You may be astounded to learn that, just this past December, Congress enacted legislation establishing lynching as a Federal Hate Crime! Do you still think the INR program was a “feel-good initiative” rather than a long-overdue corrective to an established and entrenched evil?
The Conference Social Holiness Committee and the Conference Commission on Religion and Race have introduced INR as a first step in what must be a process of learning, empowering and releasing in the world a new way of looking at people that uplifts rather than denigrates, celebrates rather than demeans, welcomes rather than shuns, those whose differences have historically been marginalized.
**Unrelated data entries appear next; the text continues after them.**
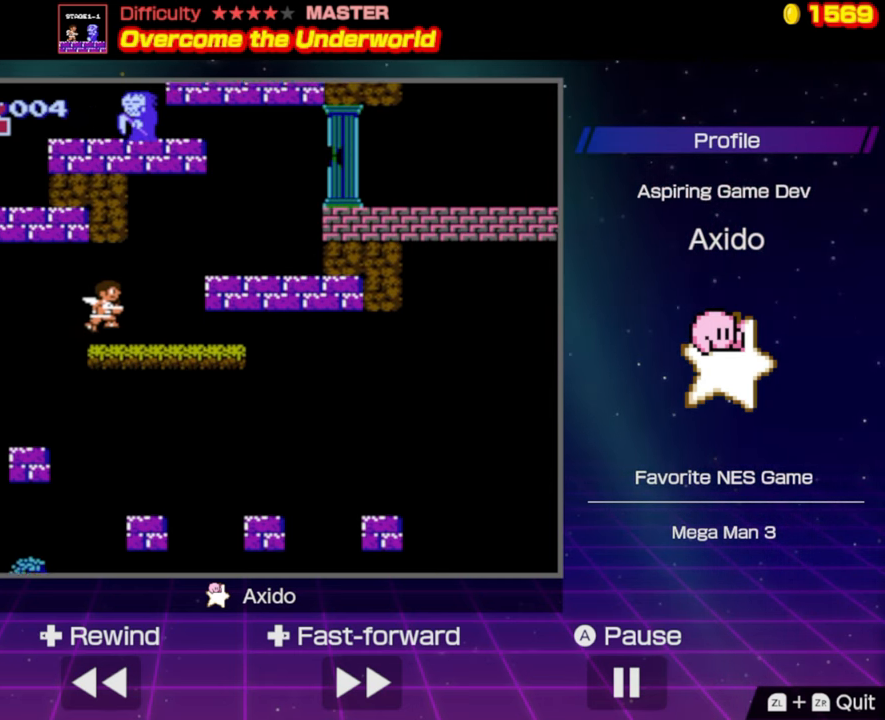
{"buttons": ["DPAD_RIGHT"], "events": [[266, "A", "down"], [500, "A", "up"]]}
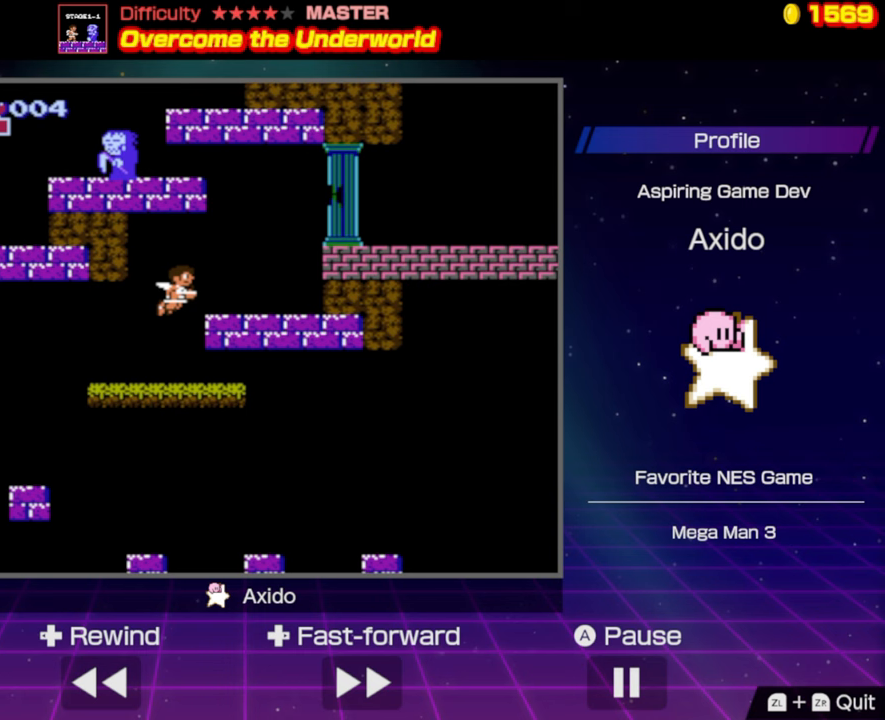
{"buttons": ["DPAD_RIGHT"], "events": []}
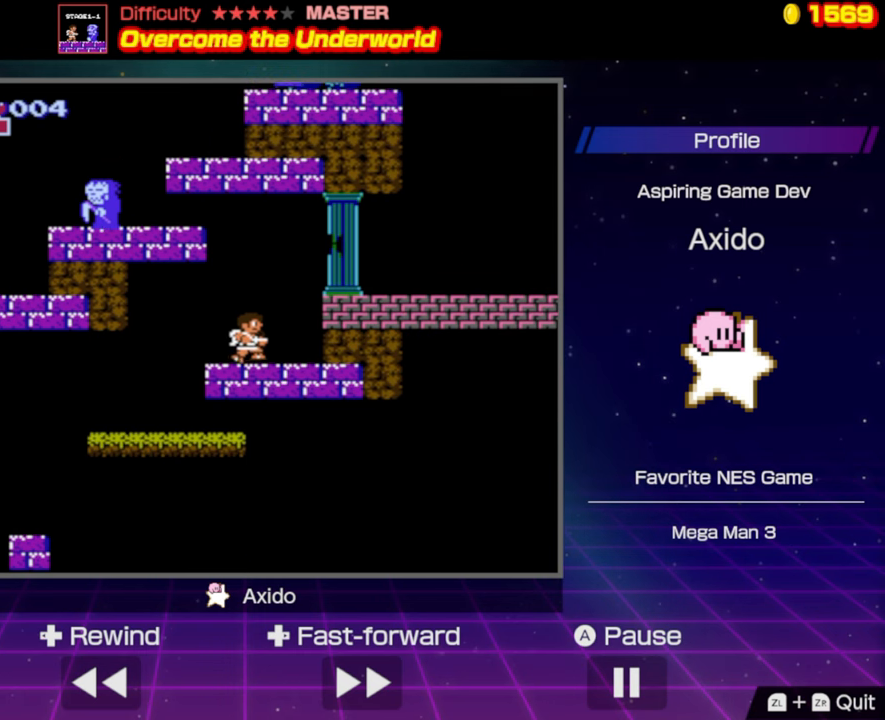
{"buttons": ["DPAD_RIGHT"], "events": [[117, "A", "down"], [317, "A", "up"]]}
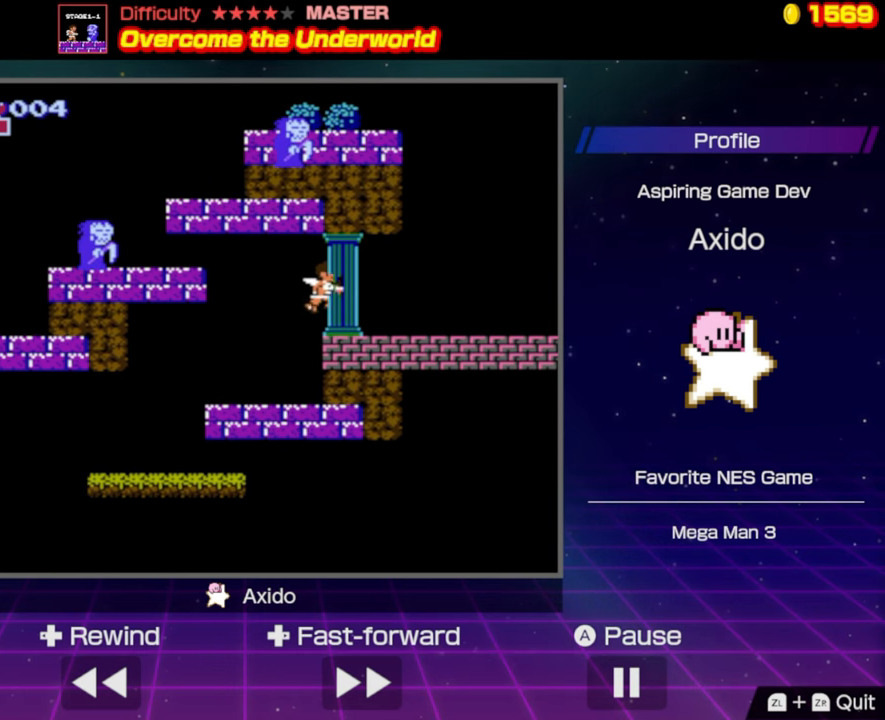
{"buttons": ["DPAD_RIGHT"], "events": []}
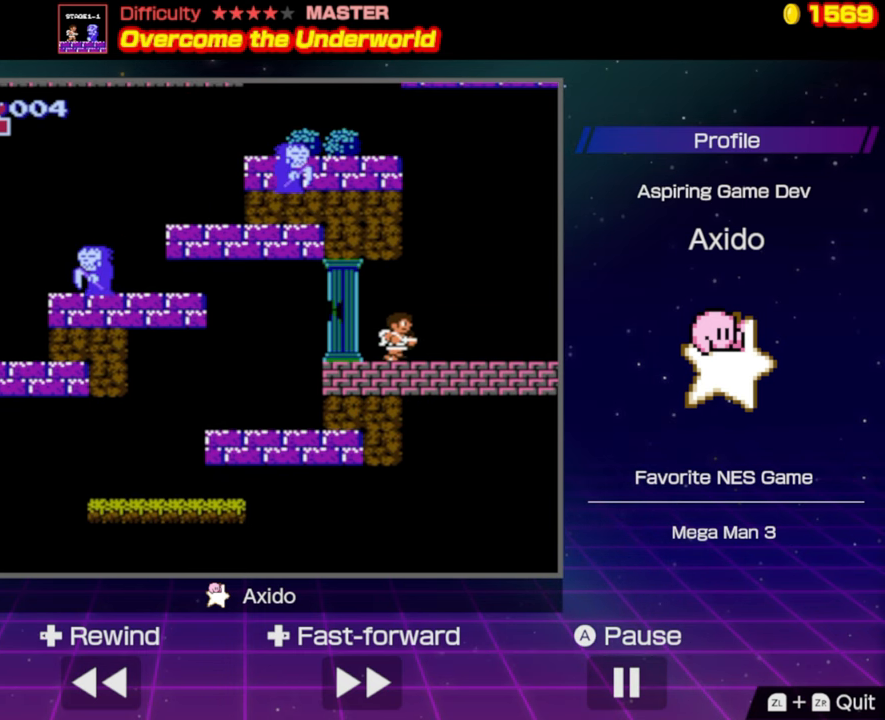
{"buttons": ["DPAD_RIGHT"], "events": []}
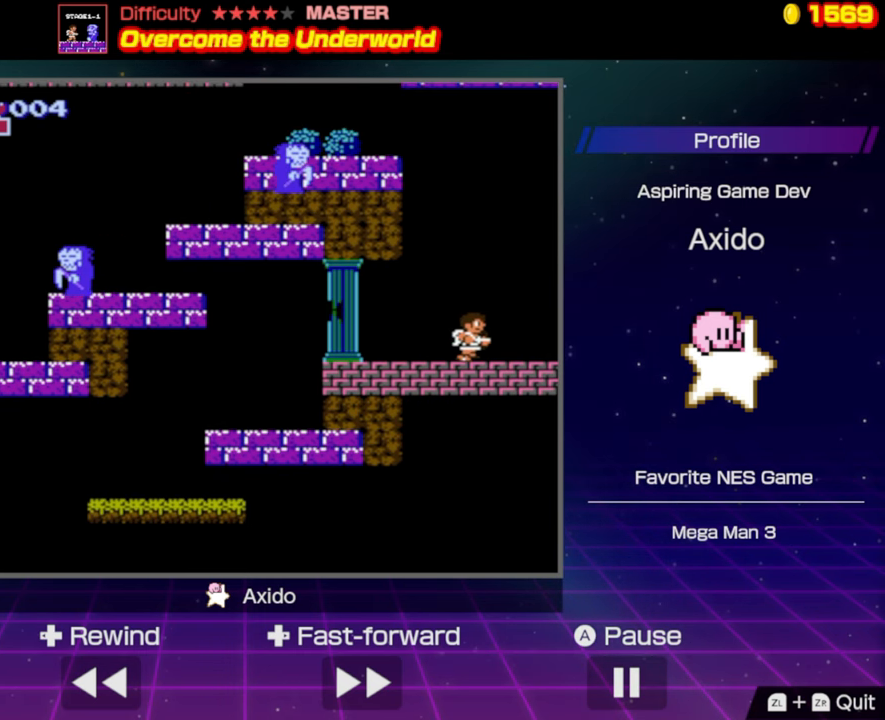
{"buttons": ["DPAD_RIGHT"], "events": []}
We, as Christians and as United Methodists, have an obligation to seek the best of all things for those who God puts in our path. Historically, we have educated, supported, sacrificed for, and held ourselves to account for those whom society has marginalized. That obligation has not changed since the first Methodist societies established by John Wesley. We still hold to the notion that all persons are of worth, are created by the same God who made each of us, are gifted by that creator God, and need God’s justifying, sanctifying, and perfecting Grace.
Imagine No Racism was a first, small, step on a journey. Where that journey will ultimately lead we don’t know, but we know that it must be undertaken if we are to follow God’s call on our lives, on the Upper New York Annual Conference, and on the United Methodist Church. To fail to make that journey is to fail to follow the commandments of the One we call Lord.
Already the conversation has started regarding the next steps on this road of discovery and growth. CCORR is asking the same questions you have asked—what now? How do we apply what we have leaned? Where is this leading us? And, most importantly, how do I effectively take this to my congregation and community, so that our world can truly be transformed?
Social Holiness is not, ultimately, a Conference Committee. It is a fundamental attitude of the heirs of the movement started by John Wesley nearly three centuries ago. Social Holiness is holiness. It is what makes us Methodist. It is who we are and what we do.